L231: “(( ))” -> “( )”
Figure 10: Using latitude on the y-axis, as in other figures, would improve readability.
L243: What is the intrinsic dynamical difference between strong and weak TIVs? Why does one enhance the mean advection term while another traps carbon locally?
L247 “strong TIVs disrupt near-equatorial northward flow”: Please add an explanation of how the flow field changes and why.
L258 “strong TIVs cause shoaling of the equatorial thermocline during El Niño”: How can this causal relationship be understood dynamically?
L308-309: Why does “the remineralization of POM is also shifted south of this point” suggest “a larger production of particulate organic matter in strong TIVs north of 3°N”? Please add an explanation.
L323 “silicate is advected zonally”: The difference in the mean current as well as TIV intensity can affect this.
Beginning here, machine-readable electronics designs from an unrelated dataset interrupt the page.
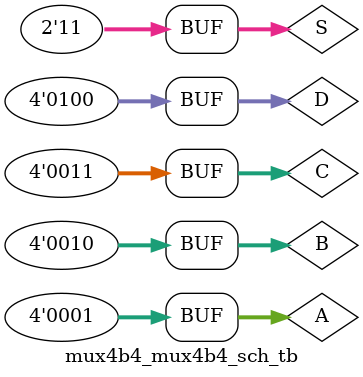
<source format=v>

`timescale 1ns / 1ps

module mux4b4_mux4b4_sch_tb();

// Inputs
   reg [3:0] A;
   reg [3:0] B;
   reg [3:0] C;
   reg [3:0] D;
   reg [1:0] S;

// Output
   wire [3:0] O;

// Bidirs

// Instantiate the UUT
   mux4b4 UUT (
		.A(A), 
		.B(B), 
		.C(C), 
		.D(D), 
		.S(S), 
		.O(O)
   );
// Initialize Inputs
      initial begin
		A = 1;
		B = 2;
		C = 3;
		D = 4;
		S = 3;
		end
endmodule

</source>
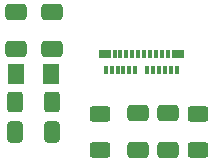
<source format=gtp>
%TF.GenerationSoftware,KiCad,Pcbnew,7.0.1*%
%TF.CreationDate,2023-05-22T14:58:09-04:00*%
%TF.ProjectId,MacroPad,4d616372-6f50-4616-942e-6b696361645f,rev?*%
%TF.SameCoordinates,Original*%
%TF.FileFunction,Paste,Top*%
%TF.FilePolarity,Positive*%
%FSLAX46Y46*%
G04 Gerber Fmt 4.6, Leading zero omitted, Abs format (unit mm)*
G04 Created by KiCad (PCBNEW 7.0.1) date 2023-05-22 14:58:09*
%MOMM*%
%LPD*%
G01*
G04 APERTURE LIST*
G04 Aperture macros list*
%AMRoundRect*
0 Rectangle with rounded corners*
0 $1 Rounding radius*
0 $2 $3 $4 $5 $6 $7 $8 $9 X,Y pos of 4 corners*
0 Add a 4 corners polygon primitive as box body*
4,1,4,$2,$3,$4,$5,$6,$7,$8,$9,$2,$3,0*
0 Add four circle primitives for the rounded corners*
1,1,$1+$1,$2,$3*
1,1,$1+$1,$4,$5*
1,1,$1+$1,$6,$7*
1,1,$1+$1,$8,$9*
0 Add four rect primitives between the rounded corners*
20,1,$1+$1,$2,$3,$4,$5,0*
20,1,$1+$1,$4,$5,$6,$7,0*
20,1,$1+$1,$6,$7,$8,$9,0*
20,1,$1+$1,$8,$9,$2,$3,0*%
G04 Aperture macros list end*
%ADD10RoundRect,0.250000X0.650000X-0.412500X0.650000X0.412500X-0.650000X0.412500X-0.650000X-0.412500X0*%
%ADD11RoundRect,0.250000X-0.625000X0.400000X-0.625000X-0.400000X0.625000X-0.400000X0.625000X0.400000X0*%
%ADD12R,0.300000X0.700000*%
%ADD13R,1.000000X0.700000*%
%ADD14RoundRect,0.250001X0.462499X0.624999X-0.462499X0.624999X-0.462499X-0.624999X0.462499X-0.624999X0*%
%ADD15RoundRect,0.250000X-0.650000X0.412500X-0.650000X-0.412500X0.650000X-0.412500X0.650000X0.412500X0*%
%ADD16RoundRect,0.250000X0.412500X0.650000X-0.412500X0.650000X-0.412500X-0.650000X0.412500X-0.650000X0*%
%ADD17RoundRect,0.250000X-0.400000X-0.625000X0.400000X-0.625000X0.400000X0.625000X-0.400000X0.625000X0*%
G04 APERTURE END LIST*
D10*
X113792000Y-51483500D03*
X113792000Y-48358500D03*
D11*
X129247500Y-57007000D03*
X129247500Y-60107000D03*
D12*
X127412000Y-53268000D03*
X126912000Y-53268000D03*
X126412000Y-53268000D03*
X125912000Y-53268000D03*
X125412000Y-53268000D03*
X124912000Y-53268000D03*
X123912000Y-53268000D03*
X123412000Y-53268000D03*
X122912000Y-53268000D03*
X122412000Y-53268000D03*
X121912000Y-53268000D03*
X121412000Y-53268000D03*
D13*
X121312000Y-51968000D03*
D12*
X122162000Y-51968000D03*
X122662000Y-51968000D03*
X123162000Y-51968000D03*
X123662000Y-51968000D03*
X124162000Y-51968000D03*
X124662000Y-51968000D03*
X125162000Y-51968000D03*
X125662000Y-51968000D03*
X126162000Y-51968000D03*
X126662000Y-51968000D03*
D13*
X127512000Y-51968000D03*
D14*
X116803000Y-53657500D03*
X113828000Y-53657500D03*
D15*
X126707500Y-56956000D03*
X126707500Y-60081000D03*
D11*
X120904000Y-57007000D03*
X120904000Y-60107000D03*
D10*
X116840000Y-51483500D03*
X116840000Y-48358500D03*
D16*
X116878500Y-58557000D03*
X113753500Y-58557000D03*
D15*
X124167500Y-56956000D03*
X124167500Y-60081000D03*
D17*
X113766000Y-56017000D03*
X116866000Y-56017000D03*
M02*

</source>
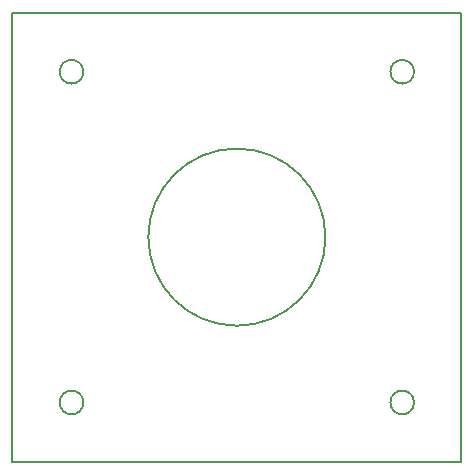
<source format=gbr>
%TF.GenerationSoftware,KiCad,Pcbnew,(5.0.0)*%
%TF.CreationDate,2020-05-10T15:03:53+01:00*%
%TF.ProjectId,anneau_led,616E6E6561755F6C65642E6B69636164,rev?*%
%TF.SameCoordinates,Original*%
%TF.FileFunction,Profile,NP*%
%FSLAX46Y46*%
G04 Gerber Fmt 4.6, Leading zero omitted, Abs format (unit mm)*
G04 Created by KiCad (PCBNEW (5.0.0)) date 05/10/20 15:03:53*
%MOMM*%
%LPD*%
G01*
G04 APERTURE LIST*
%ADD10C,0.200000*%
G04 APERTURE END LIST*
D10*
X115000000Y-114000000D02*
G75*
G03X115000000Y-114000000I-1000000J0D01*
G01*
X87000000Y-114000000D02*
G75*
G03X87000000Y-114000000I-1000000J0D01*
G01*
X87000000Y-86000000D02*
G75*
G03X87000000Y-86000000I-1000000J0D01*
G01*
X115000000Y-86000000D02*
G75*
G03X115000000Y-86000000I-1000000J0D01*
G01*
X81000000Y-81000000D02*
X119000000Y-81000000D01*
X81000000Y-81000000D02*
X81000000Y-119000000D01*
X81000000Y-119000000D02*
X119000000Y-119000000D01*
X119000000Y-81000000D02*
X119000000Y-119000000D01*
X107500000Y-100000000D02*
G75*
G03X107500000Y-100000000I-7500000J0D01*
G01*
M02*

</source>
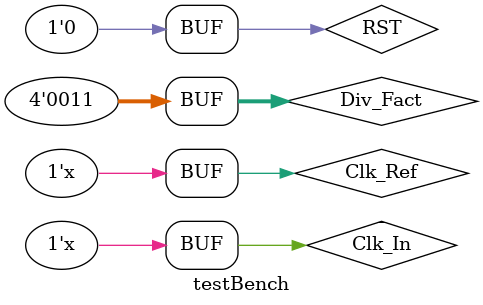
<source format=v>
`timescale 1ns / 1ps


module testBench;

	// Inputs
	reg [3:0]Div_Fact;
	reg RST;
	reg Clk_Ref;
	reg Clk_In;

	// Outputs
	wire Clk_Out;

	// Instantiate the Unit Under Test (UUT)
	clkDivider uut (
		.Div_Fact(Div_Fact), 
		.RST(RST), 
		.Clk_Ref(Clk_Ref), 
		.Clk_In(Clk_In), 
		.Clk_Out(Clk_Out)
	);
	
	
	always #(0.1) Clk_Ref = ~Clk_Ref; //100MHz

	always #(10) Clk_In = ~Clk_In;
	
	initial begin
		// Initialize Inputs
		Div_Fact = 4'd4;
		RST = 1'b1;
		Clk_Ref=0;
		Clk_In=0;
		// Wait 100 ns for global reset to finish
		#100;
		RST =1'b0;
        
		  
		#500;
		
		Div_Fact=4'd5;
		#500;
		
		
		Div_Fact=4'd10;
		#500;
		
		Div_Fact=4'd3;
		#500;
		// Add stimulus here

	end
      
endmodule


</source>
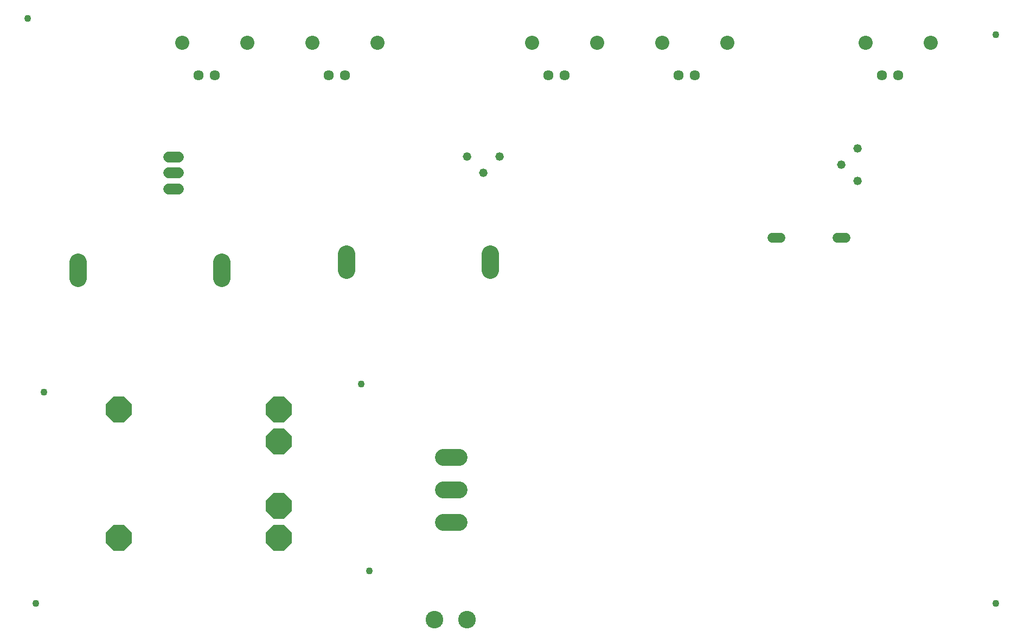
<source format=gbr>
G04 EAGLE Gerber RS-274X export*
G75*
%MOMM*%
%FSLAX34Y34*%
%LPD*%
%INSoldermask Bottom*%
%IPPOS*%
%AMOC8*
5,1,8,0,0,1.08239X$1,22.5*%
G01*
%ADD10C,1.103200*%
%ADD11C,1.524000*%
%ADD12C,2.743200*%
%ADD13C,1.320800*%
%ADD14C,2.603500*%
%ADD15C,2.743200*%
%ADD16C,1.727200*%
%ADD17P,4.343848X8X22.500000*%
%ADD18C,1.611200*%
%ADD19C,2.203200*%


D10*
X50800Y50800D03*
X38100Y965200D03*
X1549400Y50800D03*
X1549400Y939800D03*
X558800Y393700D03*
X571500Y101600D03*
X63500Y381000D03*
D11*
X1301496Y622300D02*
X1314704Y622300D01*
X1213104Y622300D02*
X1199896Y622300D01*
D12*
X535178Y596900D02*
X535178Y571500D01*
X760222Y571500D02*
X760222Y596900D01*
X116078Y584200D02*
X116078Y558800D01*
X341122Y558800D02*
X341122Y584200D01*
D13*
X723900Y749300D03*
X749300Y723900D03*
X774700Y749300D03*
X1333500Y762000D03*
X1308100Y736600D03*
X1333500Y711200D03*
D14*
X710502Y177800D02*
X686499Y177800D01*
X686499Y228600D02*
X710502Y228600D01*
X710502Y279400D02*
X686499Y279400D01*
D15*
X723900Y25400D03*
X673100Y25400D03*
D16*
X273320Y698900D02*
X258080Y698900D01*
X258080Y723900D02*
X273320Y723900D01*
X273320Y748900D02*
X258080Y748900D01*
D17*
X179832Y354076D03*
X179832Y153924D03*
X429768Y153924D03*
X429768Y203962D03*
X429768Y304038D03*
X429768Y354076D03*
D18*
X876300Y876300D03*
X850900Y876300D03*
D19*
X825500Y927100D03*
X927100Y927100D03*
D18*
X533400Y876300D03*
X508000Y876300D03*
D19*
X482600Y927100D03*
X584200Y927100D03*
D18*
X330200Y876300D03*
X304800Y876300D03*
D19*
X279400Y927100D03*
X381000Y927100D03*
D18*
X1397000Y876300D03*
X1371600Y876300D03*
D19*
X1346200Y927100D03*
X1447800Y927100D03*
D18*
X1079500Y876300D03*
X1054100Y876300D03*
D19*
X1028700Y927100D03*
X1130300Y927100D03*
M02*

</source>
L328 “south of the equator”, L332 “across the equator”, L341 “cross-equatorial exchange”: To my understanding, the authors do not explicitly conduct analyses supporting these statements.
Figure 16: I wonder how the integrated DIC concentration (or anomaly) over this vertical-meridional cross section differs between weak and strong TIV composites. The analyzed terms are conservative when integrated over the domain, except for the SoSi term. The discussion of dominant terms might be meaningful when the overall (integrated) DIC concentration does not differ significantly between the TIV regimes.